▸ Problem to solve:
The answer must repeat every record exactly, with no pictures in it.

▸ Data records:

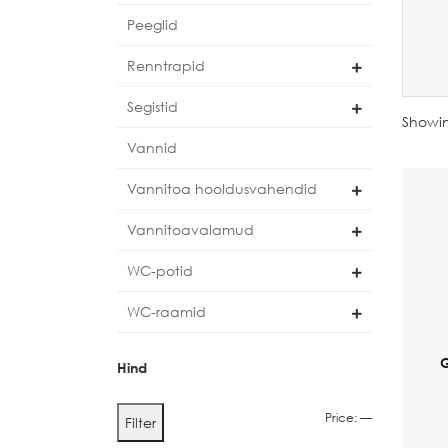
Peeglid
Renntrapid
Segistid
Showin
Vannid
Vannitoa hooldusvahendid
Vannitoavalamud
WC-potid
WC-raamid
G
Hind
Min
Max
Price:
—
Filter
price
price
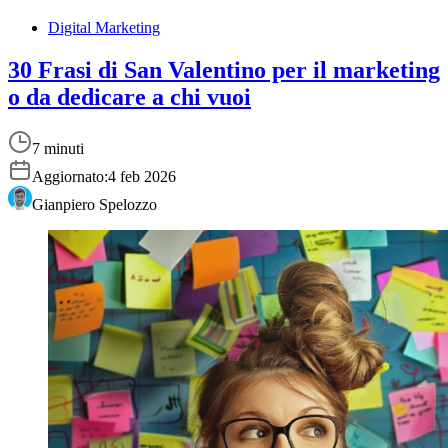
Digital Marketing
30 Frasi di San Valentino per il marketing
o da dedicare a chi vuoi
7 minuti
Aggiornato:
4 feb 2026
Gianpiero Spelozzo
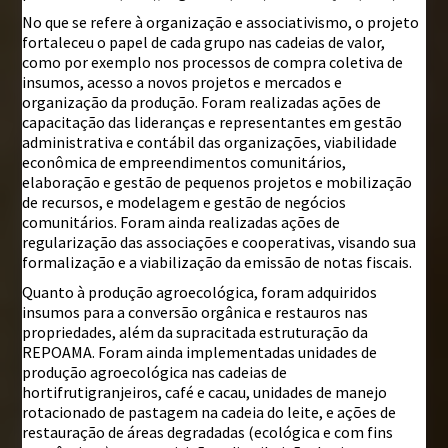
No que se refere à organização e associativismo, o projeto
fortaleceu o papel de cada grupo nas cadeias de valor,
como por exemplo nos processos de compra coletiva de
insumos, acesso a novos projetos e mercados e
organização da produção. Foram realizadas ações de
capacitação das lideranças e representantes em gestão
administrativa e contábil das organizações, viabilidade
econômica de empreendimentos comunitários,
elaboração e gestão de pequenos projetos e mobilização
de recursos, e modelagem e gestão de negócios
comunitários. Foram ainda realizadas ações de
regularização das associações e cooperativas, visando sua
formalização e a viabilização da emissão de notas fiscais.
Quanto à produção agroecológica, foram adquiridos
insumos para a conversão orgânica e restauros nas
propriedades, além da supracitada estruturação da
REPOAMA. Foram ainda implementadas unidades de
produção agroecológica nas cadeias de
hortifrutigranjeiros, café e cacau, unidades de manejo
rotacionado de pastagem na cadeia do leite, e ações de
restauração de áreas degradadas (ecológica e com fins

▸ Worked solution:
Peeglid
Renntrapid
Segistid
Showin
Vannid
Vannitoa hooldusvahendid
Vannitoavalamud
WC-potid
WC-raamid
G
Hind
Min
Max
Price:
—
Filter
price
price
Digital Marketing
30 Frasi di San Valentino per il marketing
o da dedicare a chi vuoi
7 minuti
Aggiornato:
4 feb 2026
Gianpiero Spelozzo
No que se refere à organização e associativismo, o projeto
fortaleceu o papel de cada grupo nas cadeias de valor,
como por exemplo nos processos de compra coletiva de
insumos, acesso a novos projetos e mercados e
organização da produção. Foram realizadas ações de
capacitação das lideranças e representantes em gestão
administrativa e contábil das organizações, viabilidade
econômica de empreendimentos comunitários,
elaboração e gestão de pequenos projetos e mobilização
de recursos, e modelagem e gestão de negócios
comunitários. Foram ainda realizadas ações de
regularização das associações e cooperativas, visando sua
formalização e a viabilização da emissão de notas fiscais.
Quanto à produção agroecológica, foram adquiridos
insumos para a conversão orgânica e restauros nas
propriedades, além da supracitada estruturação da
REPOAMA. Foram ainda implementadas unidades de
produção agroecológica nas cadeias de
hortifrutigranjeiros, café e cacau, unidades de manejo
rotacionado de pastagem na cadeia do leite, e ações de
restauração de áreas degradadas (ecológica e com fins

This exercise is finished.